EXERCISE BRIEF:
Word for word, reproduce all entries below, leaving every picture out.

Stored items:
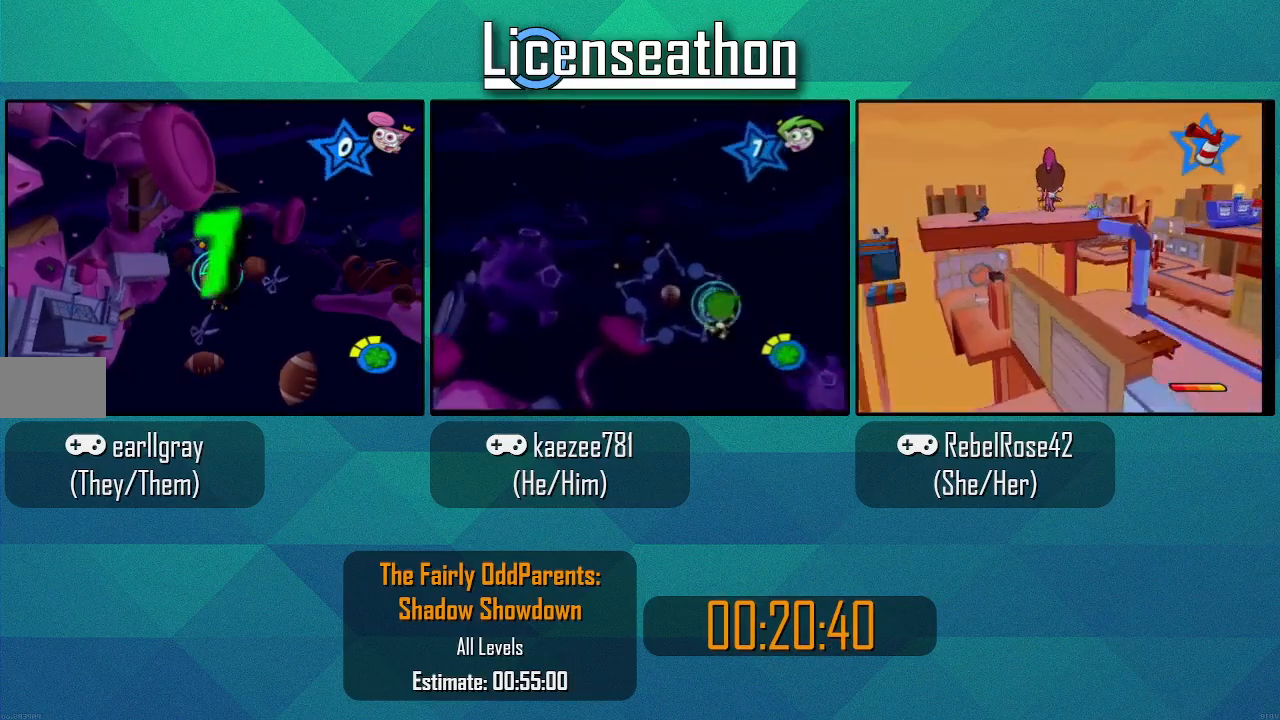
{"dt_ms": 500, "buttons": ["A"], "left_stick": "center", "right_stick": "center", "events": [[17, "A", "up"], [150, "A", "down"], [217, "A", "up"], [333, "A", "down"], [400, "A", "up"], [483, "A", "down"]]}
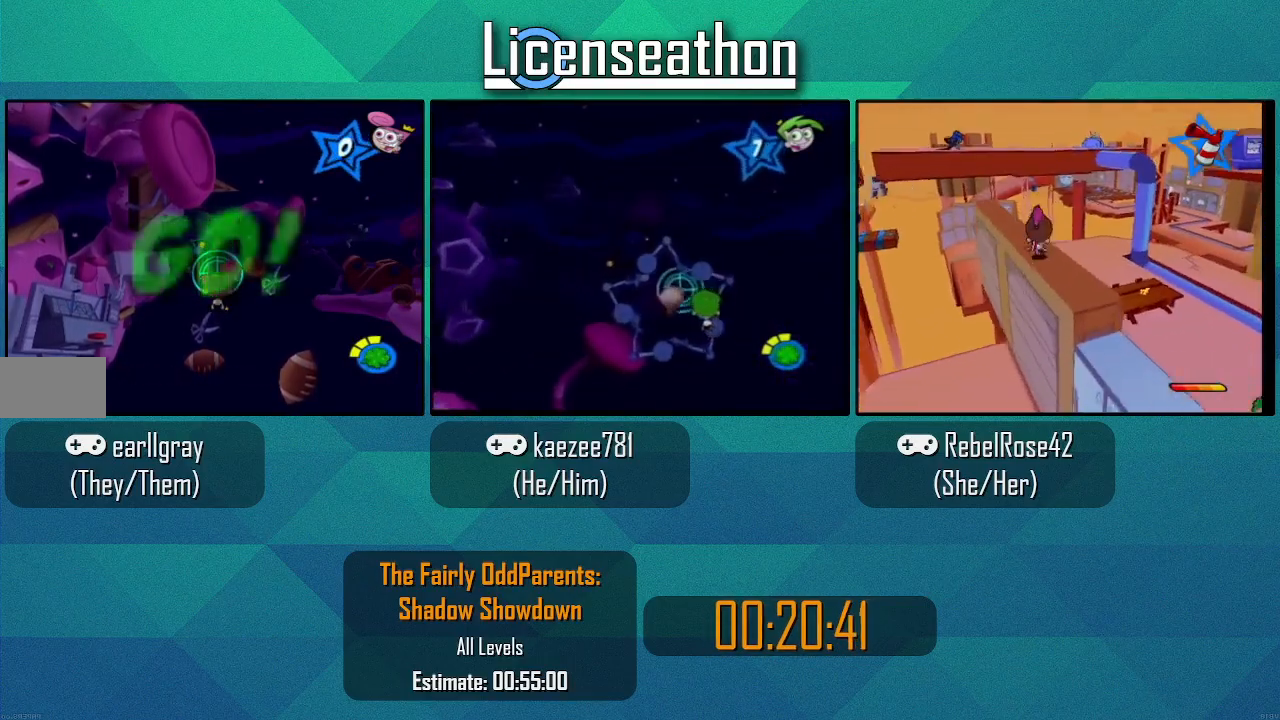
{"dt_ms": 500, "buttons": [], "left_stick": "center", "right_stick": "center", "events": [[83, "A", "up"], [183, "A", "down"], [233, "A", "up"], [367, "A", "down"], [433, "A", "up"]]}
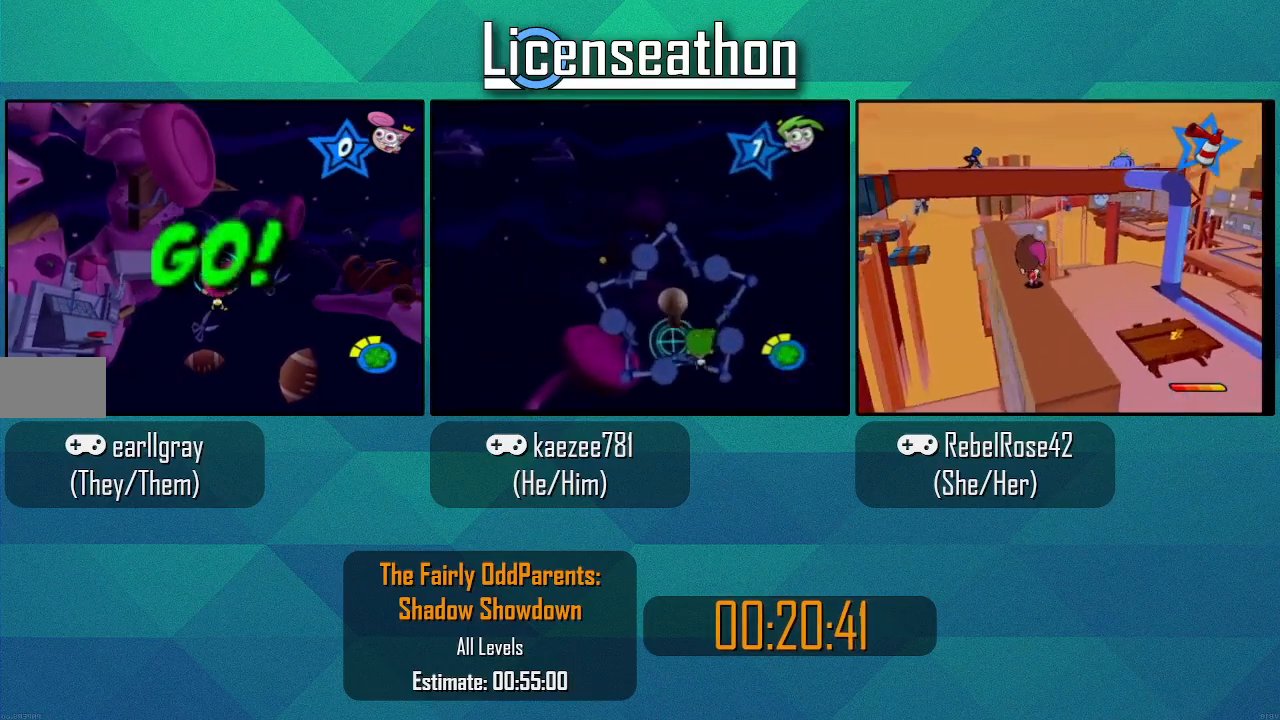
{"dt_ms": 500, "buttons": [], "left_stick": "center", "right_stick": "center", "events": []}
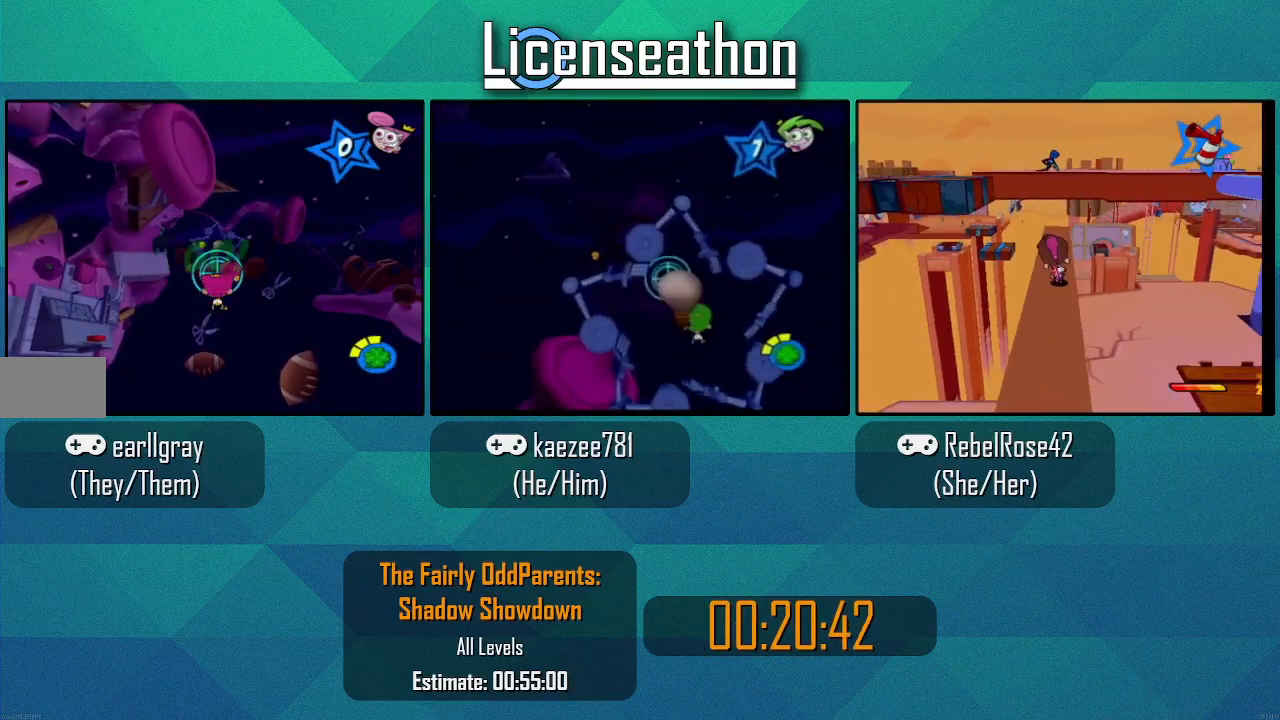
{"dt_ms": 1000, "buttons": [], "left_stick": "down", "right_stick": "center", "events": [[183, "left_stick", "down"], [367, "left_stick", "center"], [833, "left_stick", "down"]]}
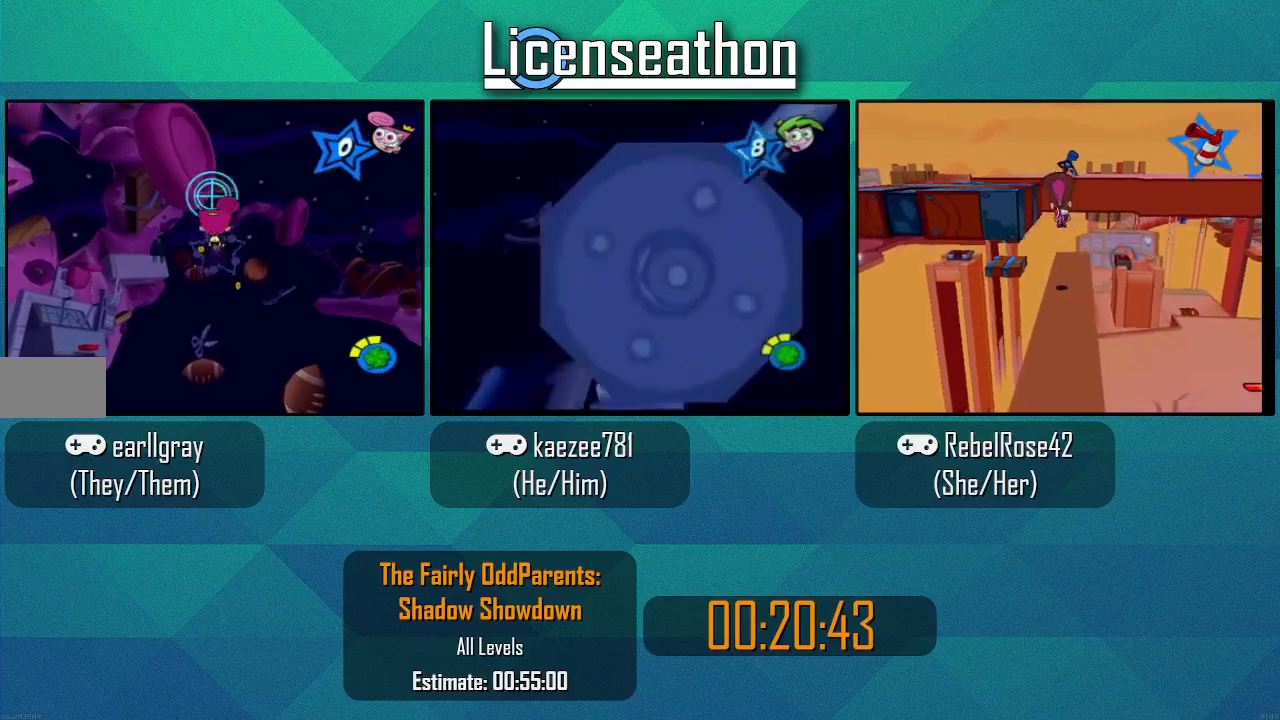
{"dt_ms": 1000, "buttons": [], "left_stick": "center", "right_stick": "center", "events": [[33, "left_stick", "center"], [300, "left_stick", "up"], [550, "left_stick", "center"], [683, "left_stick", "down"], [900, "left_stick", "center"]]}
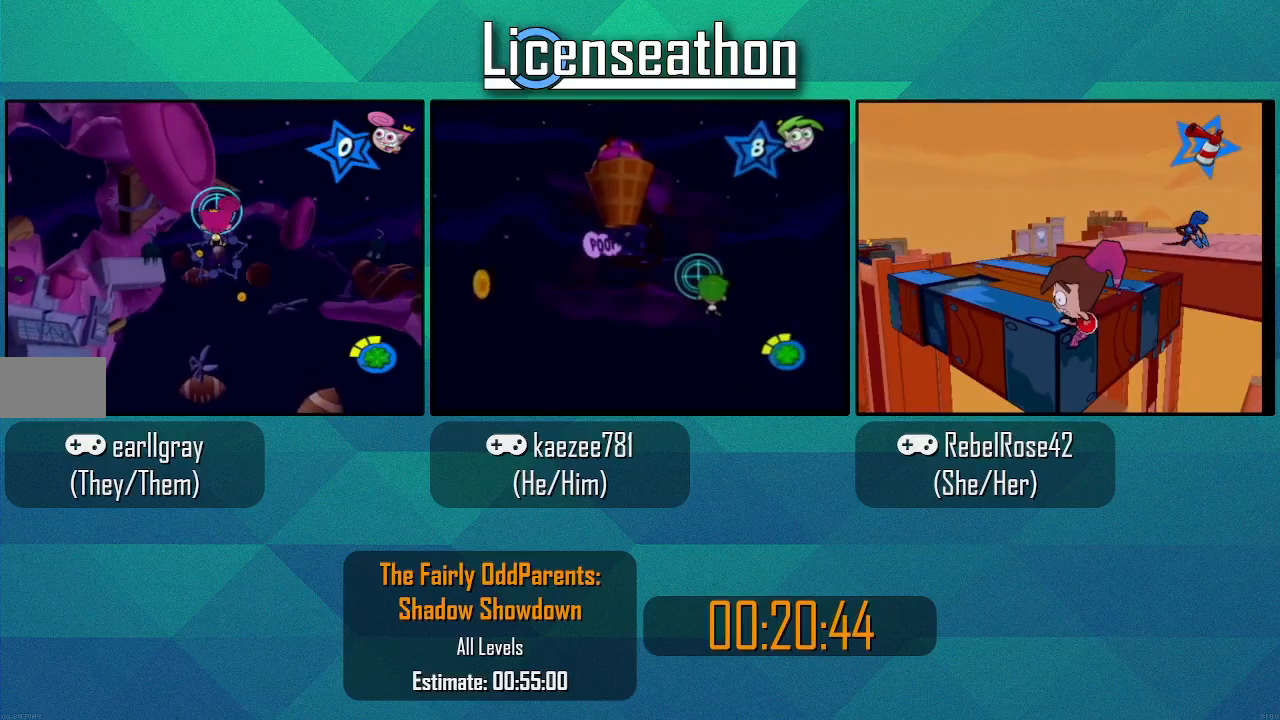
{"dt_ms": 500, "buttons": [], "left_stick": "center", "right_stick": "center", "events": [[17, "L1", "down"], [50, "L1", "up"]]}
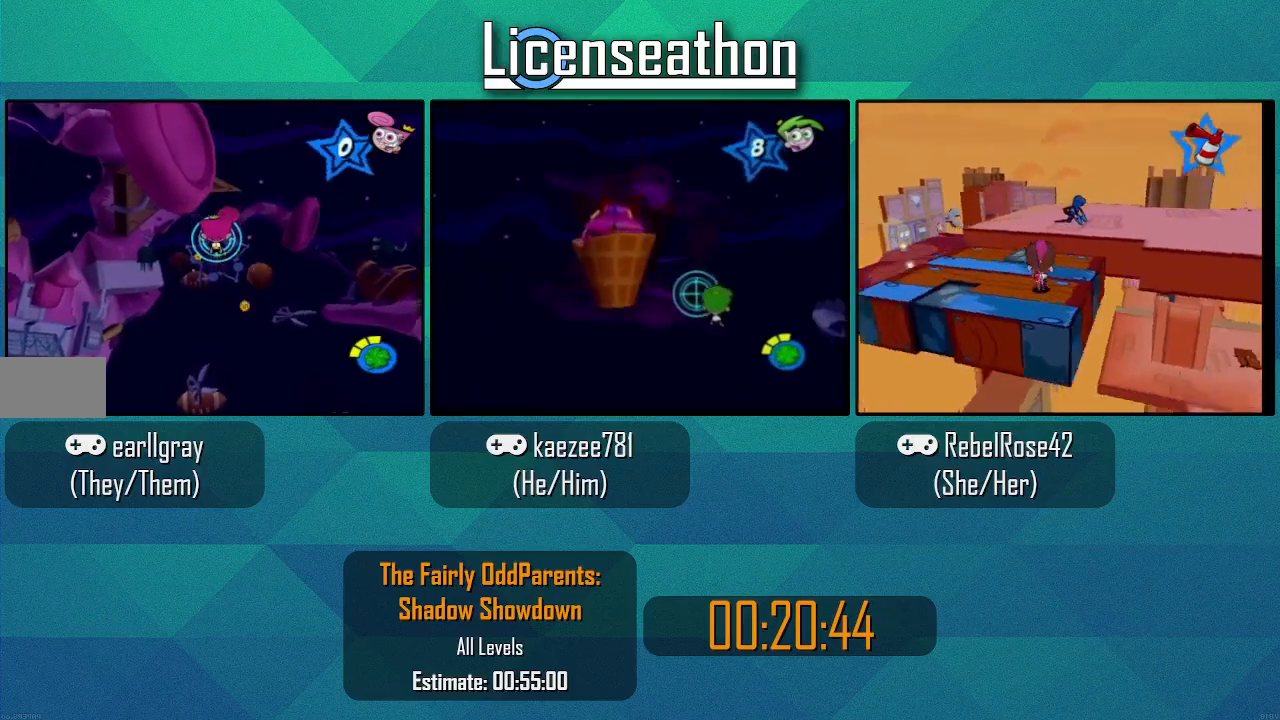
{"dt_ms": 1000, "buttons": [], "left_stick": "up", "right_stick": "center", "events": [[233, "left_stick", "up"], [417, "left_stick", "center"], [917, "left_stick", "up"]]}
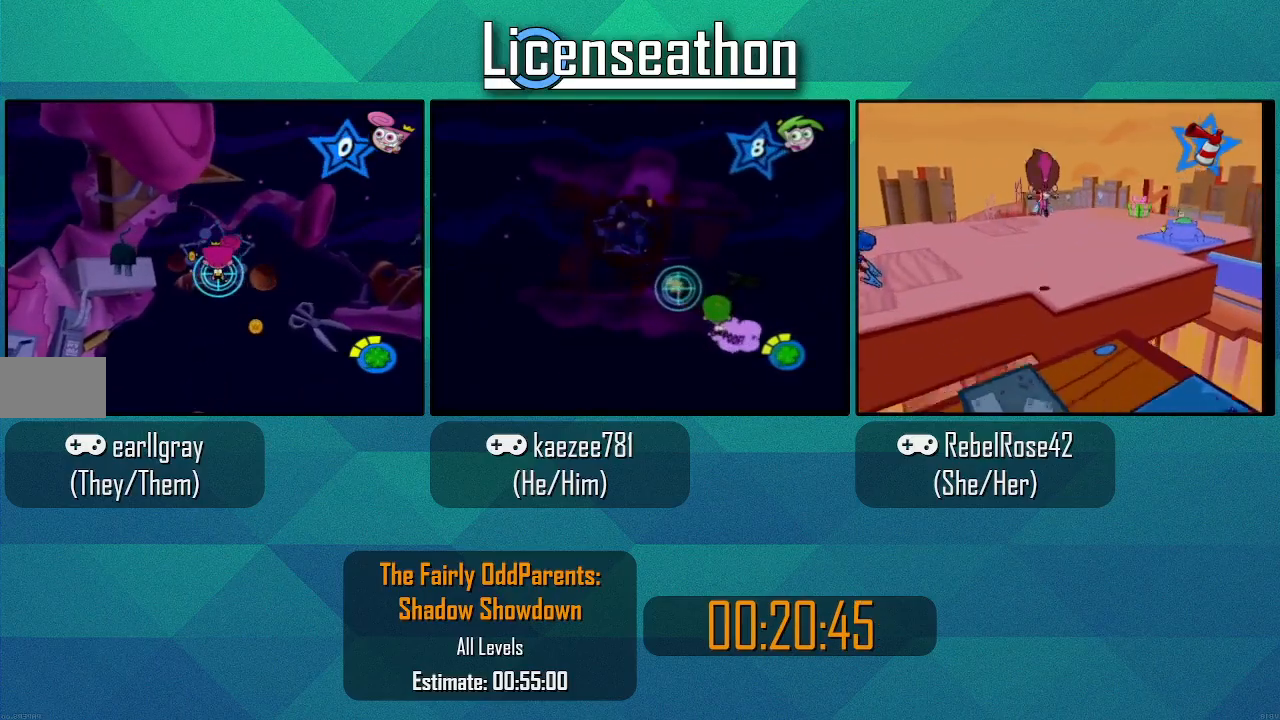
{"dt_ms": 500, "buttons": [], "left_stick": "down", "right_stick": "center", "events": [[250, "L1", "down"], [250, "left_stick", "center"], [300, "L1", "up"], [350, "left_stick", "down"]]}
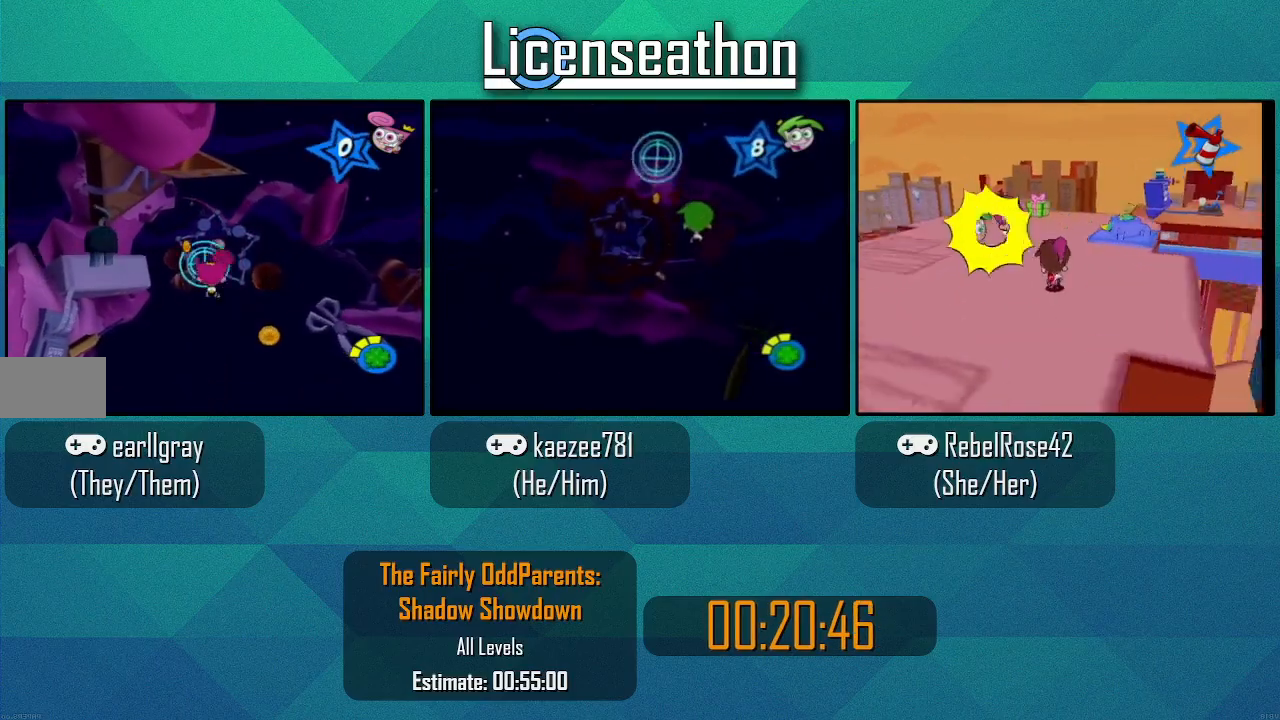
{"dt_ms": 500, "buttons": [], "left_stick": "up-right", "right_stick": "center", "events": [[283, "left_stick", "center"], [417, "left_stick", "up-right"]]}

EXPECTED OUTPUT:
{"dt_ms": 500, "buttons": ["A"], "left_stick": "center", "right_stick": "center", "events": [[17, "A", "up"], [150, "A", "down"], [217, "A", "up"], [333, "A", "down"], [400, "A", "up"], [483, "A", "down"]]}
{"dt_ms": 500, "buttons": [], "left_stick": "center", "right_stick": "center", "events": [[83, "A", "up"], [183, "A", "down"], [233, "A", "up"], [367, "A", "down"], [433, "A", "up"]]}
{"dt_ms": 500, "buttons": [], "left_stick": "center", "right_stick": "center", "events": []}
{"dt_ms": 1000, "buttons": [], "left_stick": "down", "right_stick": "center", "events": [[183, "left_stick", "down"], [367, "left_stick", "center"], [833, "left_stick", "down"]]}
{"dt_ms": 1000, "buttons": [], "left_stick": "center", "right_stick": "center", "events": [[33, "left_stick", "center"], [300, "left_stick", "up"], [550, "left_stick", "center"], [683, "left_stick", "down"], [900, "left_stick", "center"]]}
{"dt_ms": 500, "buttons": [], "left_stick": "center", "right_stick": "center", "events": [[17, "L1", "down"], [50, "L1", "up"]]}
{"dt_ms": 1000, "buttons": [], "left_stick": "up", "right_stick": "center", "events": [[233, "left_stick", "up"], [417, "left_stick", "center"], [917, "left_stick", "up"]]}
{"dt_ms": 500, "buttons": [], "left_stick": "down", "right_stick": "center", "events": [[250, "L1", "down"], [250, "left_stick", "center"], [300, "L1", "up"], [350, "left_stick", "down"]]}
{"dt_ms": 500, "buttons": [], "left_stick": "up-right", "right_stick": "center", "events": [[283, "left_stick", "center"], [417, "left_stick", "up-right"]]}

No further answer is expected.